What did they uncover? Runners, in the same class and who generally performed the same, ran better with Nike shoes than with all other brands. Oh, and runners with Under Armor shoes were unconsciously being more intrepid with them — they were purposely looking for puddles, and mud holes, and taking their shoes off the road even when there was no need.  

Why is that?

Well, the argument is that these companies have been telling you a perfect story of who they are – over and over again – and that they have essentially hacked society. Hacked and rewritten your brain. 

For example, Apple has constantly told the world that it is a brand for hip, cool, fun, highly artistic, and creative people.
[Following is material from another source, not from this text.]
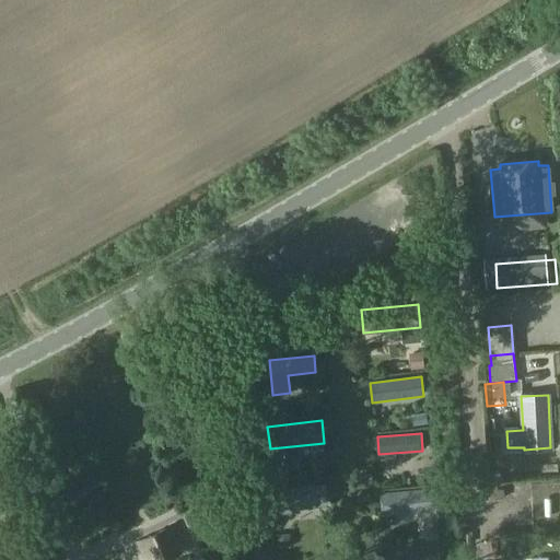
[(299,509),(327,505),(325,483),(272,489),(275,514),(300,512),(299,509)]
This is the brand that Lady Gaga uses for her song composing. The brand that creative folks can’t live without. So, whenever we see the Apple logo, whether we’re using one of their products or are even loyal brand followers, our brain is instantly much more efficient in creative tasks. 
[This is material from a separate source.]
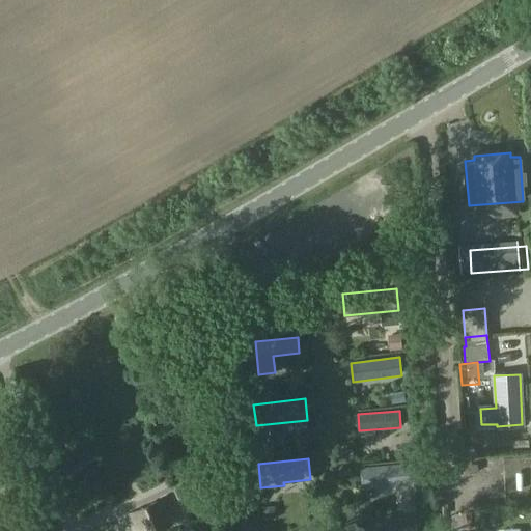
[(412,463),(360,467),(362,488),(413,484),(412,463)]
IBM meanwhile is the exact opposite — on purpose. It’s a brand that’s linked, narratively speaking, to accountants, scientists, and businesses. To the point where the latter is part of their name, International Business Machine.

Nike, meanwhile, has been flooding the airways with their slogan — Clear and to the point, “Performance” or “Just Do It.” 

Under Armor? — Put on a Superhero movie or any movie with the ROCK and there’s a fair chance that either while they are training, or about to go to war, they are using Under Armor clothes. When IT is about to get real, they wear Under Armor. 

The Power Of Brands

This is the power of brands, the ability to influence us – at a neurological level – well beyond the selling point. The truth is that when you make choices about different brands, you’re in reality choosing to create your identity – not just as a consumer but as a person. When you put those shoes on, those jeans, when you decide to invest in an iPhone and not a Samsung, someone is going to form an impression about you. We’re well aware of this. At our core, we know this is going to happen. As consumers, we’re choosing how we express ourselves. 

Brands know this. So, when they are creating their style, their logos, their mottos, their slogans they are creating identities for the public to follow. Something to mirror. It’s important to understand that —  how they hack your behavior. Why? Because you too can do it.

How? Simple. Imagine the person you’re trying to attract with your brand. Think about how they talk? What shoes do they wear? What style of hair do they have? What sports do they practice? Think about their sexual preferences. Think about their societal tribe. Are they hipsters? Are they counterculture? Are they sexy? Are they undetermined? Are they hippies? Goth kids? Etc. Think about every aspect of their lives and how they interact in this world. Once you have a clear idea of who they are, you can practically draw them on paper and describe them in detail, then and only then, translate those characteristics to your products and your brand. How can you make YOUR brand attract THAT person? That’s how you create an identity and modify behaviors — by making your brand the mask they wear, the superhero costume they like to show off.